ACTIVITY: Print the line containing "index mcp: (483, 199)" and every later line of the records. Keep each one exactly as given, ending with the last.

= Beginning of Section =

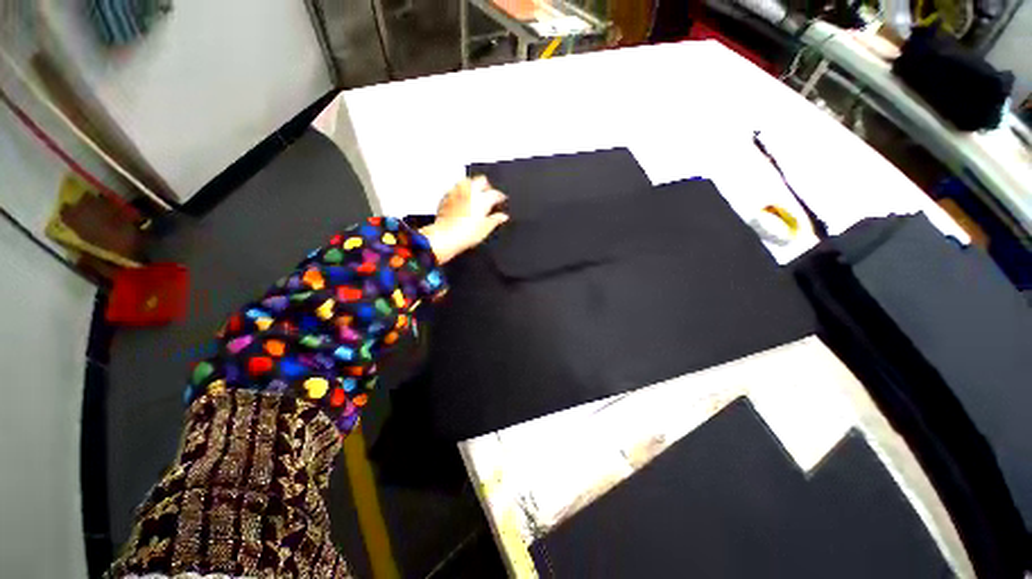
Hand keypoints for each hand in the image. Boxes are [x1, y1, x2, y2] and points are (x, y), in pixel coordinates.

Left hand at [420, 176, 508, 263]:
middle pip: (481, 180)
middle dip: (487, 186)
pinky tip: (462, 201)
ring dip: (473, 186)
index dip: (500, 197)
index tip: (501, 200)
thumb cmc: (465, 234)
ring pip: (467, 181)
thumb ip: (496, 220)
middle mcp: (470, 191)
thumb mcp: (486, 229)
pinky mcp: (446, 196)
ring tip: (475, 196)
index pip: (496, 193)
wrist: (445, 237)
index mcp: (483, 199)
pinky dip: (461, 193)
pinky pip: (456, 189)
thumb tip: (503, 216)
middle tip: (489, 195)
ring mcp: (457, 192)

= End of Section =

ANSWER TO THIS EXERCISE:
index mcp: (483, 199)
pinky dip: (461, 193)
pinky pip: (456, 189)
thumb tip: (503, 216)
middle tip: (489, 195)
ring mcp: (457, 192)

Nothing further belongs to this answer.